“The addition of lime to the soil should take place at the end of summer, when the ground is dry. Little heaps of quicklime, each containing about twenty kilograms, are placed at intervals of five meters and covered with a few spadefuls of earth. In a short time the moisture in the atmosphere reduces the lime to a fine powder, which is then spread evenly with a shovel and covered with earth—an operation involving no severe labor.
“Lime should never be applied with seed. Mere contact with it would burn the young shoots. Neither should it be mixed with manure before it is used, since the immediate result would be a total loss of great quantities of ammonia, thrown off in gaseous form; and ammonia, as I have explained, is one of the richest of fertilizers. Lime and manure, therefore, should be used separately.
“Soils rich in turf, clay, or granite are the ones on which lime acts most beneficially. Because of the important results attained by the use of lime, its manufacture for purely agricultural purposes by certain expeditious and effective methods is customary in many places.

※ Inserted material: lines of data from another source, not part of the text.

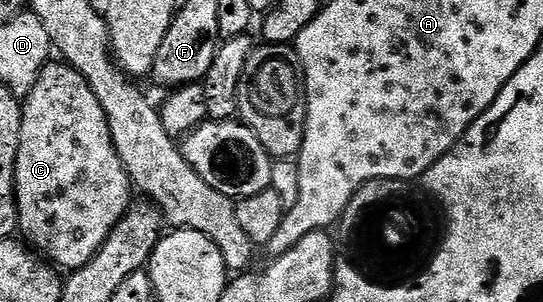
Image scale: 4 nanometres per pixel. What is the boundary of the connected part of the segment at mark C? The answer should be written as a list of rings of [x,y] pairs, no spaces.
[[[57,62],[45,64],[37,83],[22,99],[22,133],[16,158],[18,231],[21,236],[25,235],[25,240],[32,239],[31,246],[57,268],[68,267],[67,270],[73,272],[96,256],[118,221],[122,221],[128,206],[134,201],[134,186],[112,143],[107,115],[86,77],[68,63]]]

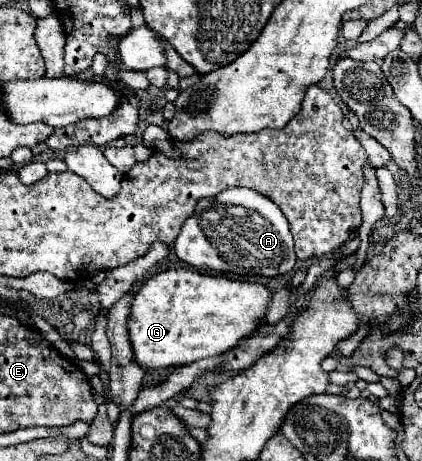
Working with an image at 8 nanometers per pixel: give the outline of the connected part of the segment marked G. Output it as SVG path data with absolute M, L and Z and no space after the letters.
M191 269L161 271L133 295L127 323L135 359L143 369L163 369L221 355L265 321L269 299L271 291L261 283L233 281Z

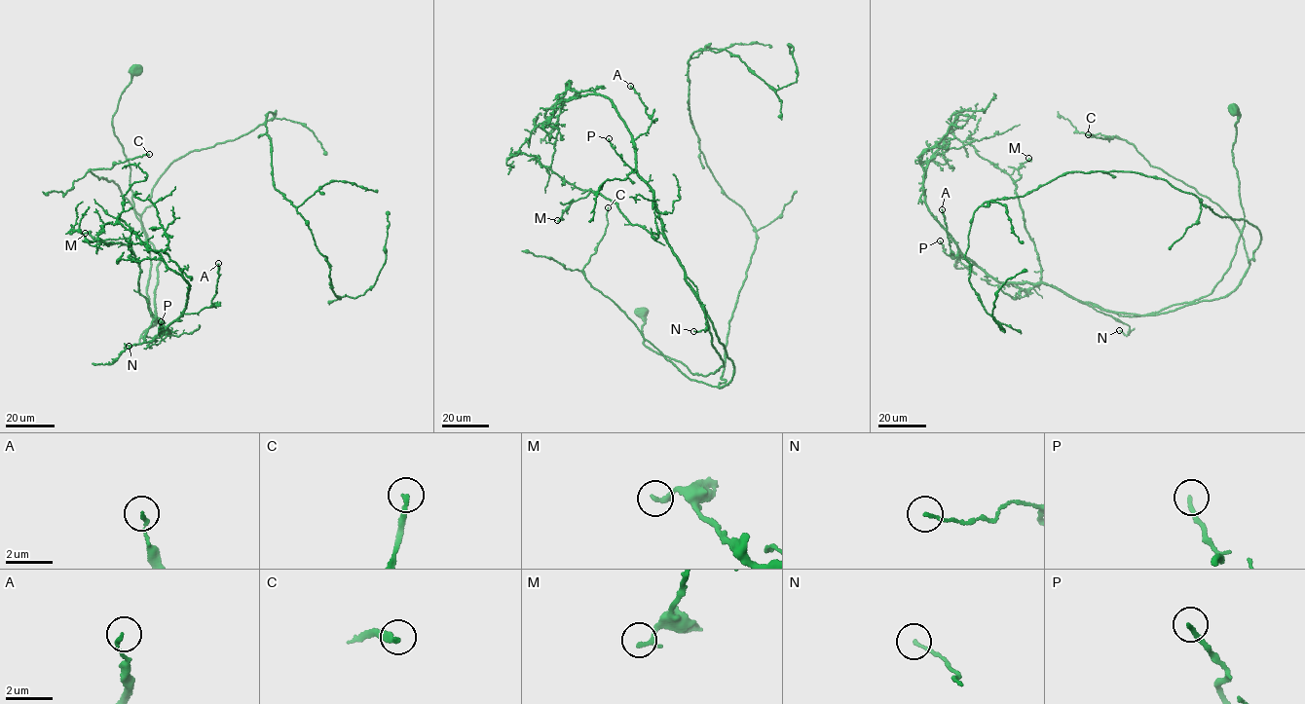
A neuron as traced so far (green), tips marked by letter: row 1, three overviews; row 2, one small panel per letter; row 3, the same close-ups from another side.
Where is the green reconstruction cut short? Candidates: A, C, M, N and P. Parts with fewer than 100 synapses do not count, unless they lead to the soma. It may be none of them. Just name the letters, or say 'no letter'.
C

Thus in Mayenne, where this application [[55]]of lime has converted tracts of uncultivated clayey land into rich pastures or into wheat fields of exceptional fertility, lime is made in enormous kilns a dozen meters high and supported by the cliff that furnishes the limestone and sometimes the fuel also.

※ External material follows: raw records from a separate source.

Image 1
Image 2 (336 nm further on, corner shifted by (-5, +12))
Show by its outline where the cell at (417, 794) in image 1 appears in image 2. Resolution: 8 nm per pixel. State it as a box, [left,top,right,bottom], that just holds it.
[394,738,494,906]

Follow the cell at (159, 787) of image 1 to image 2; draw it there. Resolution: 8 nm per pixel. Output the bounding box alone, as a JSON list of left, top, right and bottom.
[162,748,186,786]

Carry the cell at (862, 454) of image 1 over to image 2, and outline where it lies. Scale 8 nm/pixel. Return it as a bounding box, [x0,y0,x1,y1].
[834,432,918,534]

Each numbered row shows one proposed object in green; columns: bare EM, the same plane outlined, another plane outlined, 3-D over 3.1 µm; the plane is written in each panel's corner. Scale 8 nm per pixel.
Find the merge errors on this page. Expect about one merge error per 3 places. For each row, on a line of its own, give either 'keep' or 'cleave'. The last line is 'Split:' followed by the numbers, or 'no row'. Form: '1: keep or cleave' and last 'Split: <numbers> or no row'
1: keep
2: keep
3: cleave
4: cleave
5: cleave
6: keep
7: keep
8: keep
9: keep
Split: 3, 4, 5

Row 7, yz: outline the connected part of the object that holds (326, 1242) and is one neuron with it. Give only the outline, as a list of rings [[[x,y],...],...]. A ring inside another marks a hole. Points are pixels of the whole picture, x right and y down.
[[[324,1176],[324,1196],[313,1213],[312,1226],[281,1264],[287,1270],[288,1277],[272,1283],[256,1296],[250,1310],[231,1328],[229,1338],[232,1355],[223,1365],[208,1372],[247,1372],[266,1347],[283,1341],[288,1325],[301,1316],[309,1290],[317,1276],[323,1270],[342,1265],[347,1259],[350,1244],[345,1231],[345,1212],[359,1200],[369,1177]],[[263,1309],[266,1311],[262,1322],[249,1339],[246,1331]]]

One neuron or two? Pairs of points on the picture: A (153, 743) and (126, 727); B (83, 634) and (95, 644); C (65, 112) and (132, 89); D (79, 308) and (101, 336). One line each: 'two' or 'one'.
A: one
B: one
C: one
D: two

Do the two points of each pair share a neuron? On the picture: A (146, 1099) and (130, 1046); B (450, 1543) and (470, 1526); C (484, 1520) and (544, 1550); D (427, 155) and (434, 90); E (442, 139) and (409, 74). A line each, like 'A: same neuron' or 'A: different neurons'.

“All animal matter makes excellent fertilizer. Of this class are old woolen rags, stray bits of leather, fragments of horn, dried blood from slaughter-houses, and flesh not fit for human consumption. All these substances are rich in nitrogen and phosphates, and if mixed with farm manure they add greatly to its value. Lime furnishes us the means of utilizing one of these substances, flesh, in the best way possible.

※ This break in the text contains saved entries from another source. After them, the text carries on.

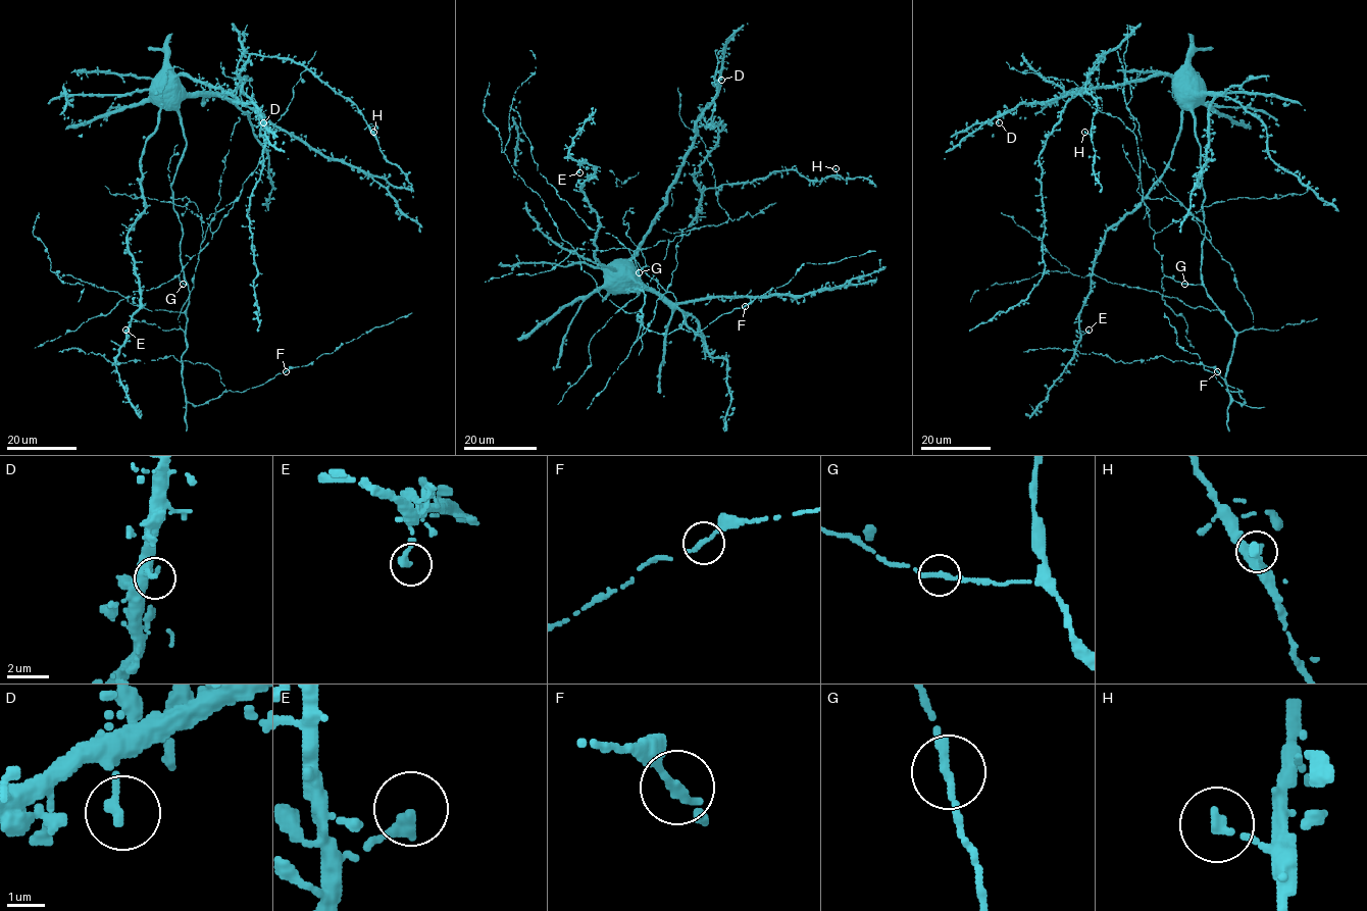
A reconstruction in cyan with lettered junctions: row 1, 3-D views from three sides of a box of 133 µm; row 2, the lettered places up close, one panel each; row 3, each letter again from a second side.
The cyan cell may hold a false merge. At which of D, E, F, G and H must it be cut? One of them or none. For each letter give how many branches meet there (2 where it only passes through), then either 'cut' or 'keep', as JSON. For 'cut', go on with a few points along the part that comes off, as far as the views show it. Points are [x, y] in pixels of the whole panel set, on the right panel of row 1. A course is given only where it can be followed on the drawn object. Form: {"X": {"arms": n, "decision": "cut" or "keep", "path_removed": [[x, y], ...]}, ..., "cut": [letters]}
{"D": {"arms": 1, "decision": "keep"}, "E": {"arms": 1, "decision": "keep"}, "F": {"arms": 1, "decision": "keep"}, "G": {"arms": 1, "decision": "keep"}, "H": {"arms": 1, "decision": "keep"}, "cut": []}

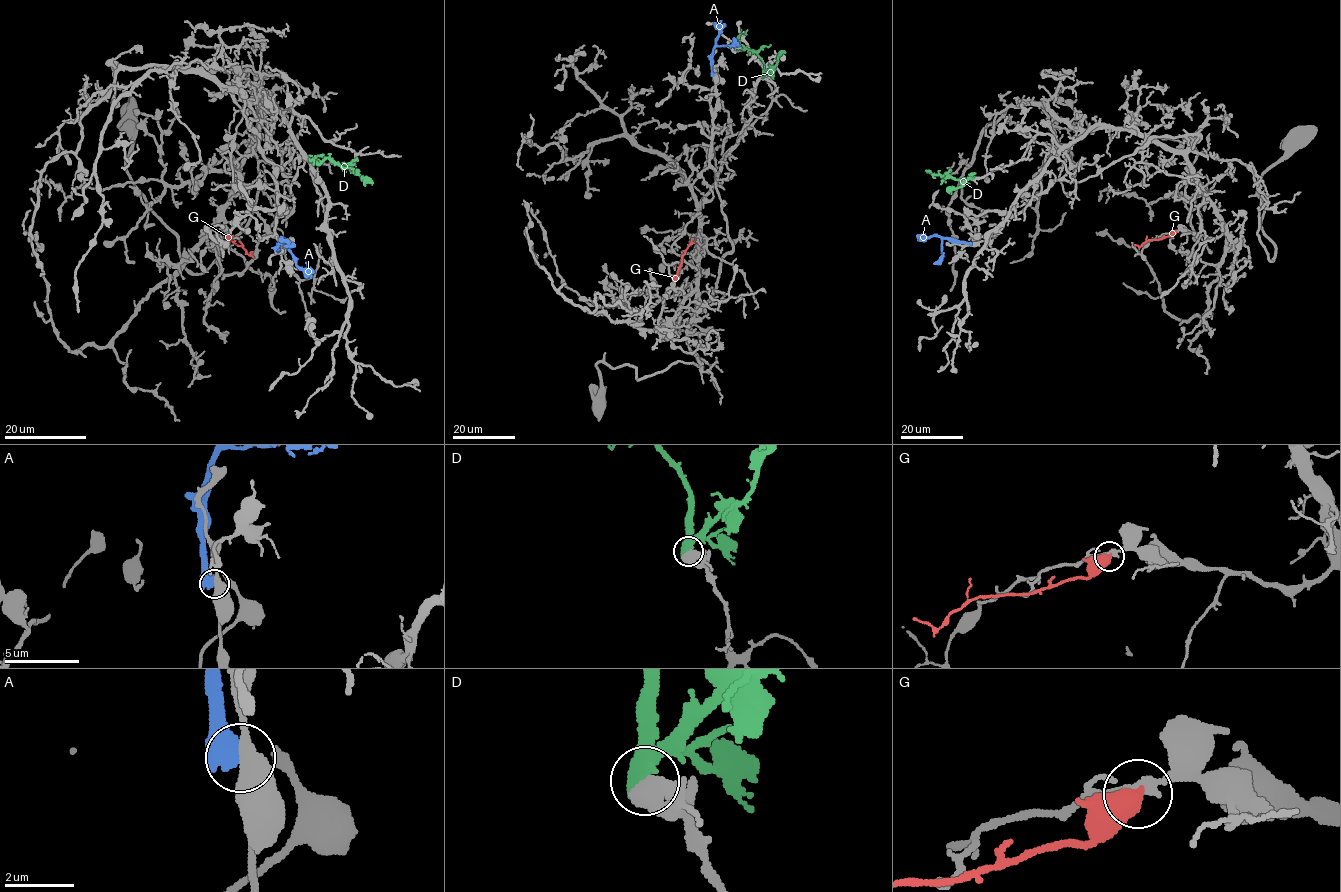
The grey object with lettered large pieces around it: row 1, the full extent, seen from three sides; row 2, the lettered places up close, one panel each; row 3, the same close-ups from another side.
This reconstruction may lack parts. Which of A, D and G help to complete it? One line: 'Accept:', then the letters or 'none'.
Accept: none

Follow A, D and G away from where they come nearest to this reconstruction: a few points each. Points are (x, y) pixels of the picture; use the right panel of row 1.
A: (971, 244), (943, 238), (940, 264)
D: (972, 178), (957, 179), (946, 172), (943, 176), (925, 170)
G: (1176, 231), (1159, 240), (1148, 240), (1139, 247), (1134, 244)

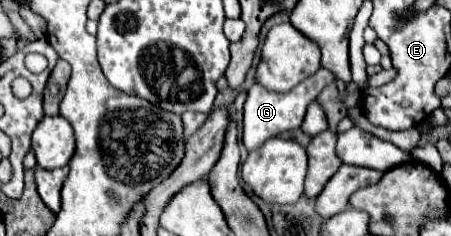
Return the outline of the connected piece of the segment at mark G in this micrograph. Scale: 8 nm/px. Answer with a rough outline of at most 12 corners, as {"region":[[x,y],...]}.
{"region":[[317,70],[293,90],[247,92],[243,144],[255,150],[279,132],[299,128],[307,106],[336,85],[343,105],[360,107],[331,72]]}

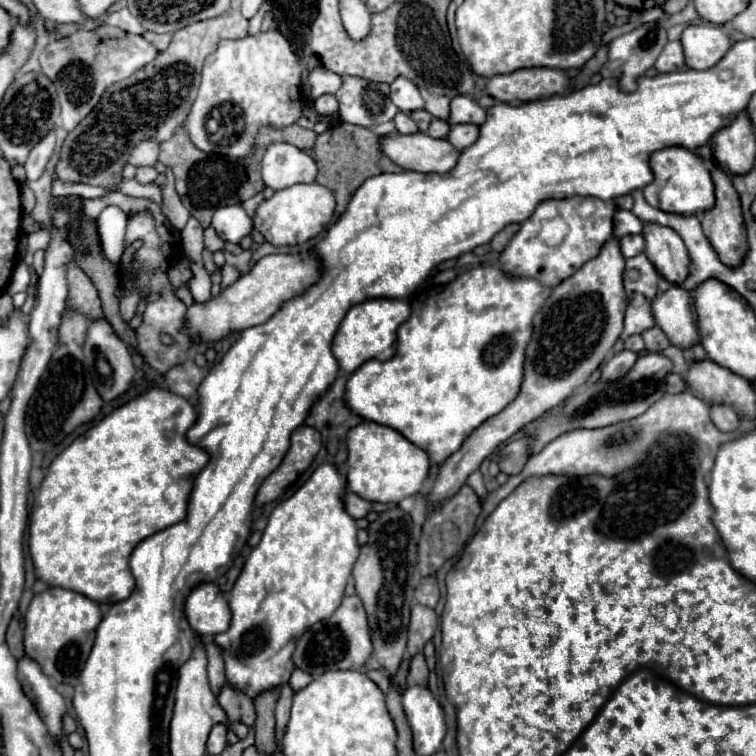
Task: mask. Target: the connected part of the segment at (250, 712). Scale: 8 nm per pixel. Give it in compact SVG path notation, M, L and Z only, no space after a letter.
M224 684L218 694L218 702L226 710L230 720L238 720L238 722L244 722L246 726L254 726L256 722L254 700L248 694L236 690L230 684Z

“Dead bodies of animals, heedlessly left for dogs and crows and magpies to devour, should be cut up in pieces and then buried with a mixture of earth and quicklime. This attacks the flesh and quickly decomposes it, so that in a few months’ time there would be available a deposit of the most powerful fertilizer instead of a useless, disease-breeding carcass. As to the bones, resistant to the action of lime, they are burned to render them more friable, and then reduced to powder. This bone-dust, mixed with the fertilizer furnished by the decayed flesh, will contribute to grain-field or pasture a rich supply of phosphorus. To uses of this sort the farmer should put all horses and mules that have had to be killed, as well as all large farm animals that have died of disease.” [[56]]
CHAPTER XI
PLASTER OF PARIS
“Though less important than lime, plaster of Paris is nevertheless much used in building, especially for ceilings, molded chimney-pieces, and in the filling of cracks and cavities. It is a white powder which is made into a paste by adding water, prepared a little at a time and only as fast as needed.”
“I’ve seen them do it,” Emile interposed; “the workman takes a few handfuls of that powder out of a bag, and then he mixes it with a little water in his trough with a trowel. He scrapes the paste all together in his hand and uses it immediately, before making any more. Why don’t they mix all the plaster at once, as they do with lime when they make mortar?”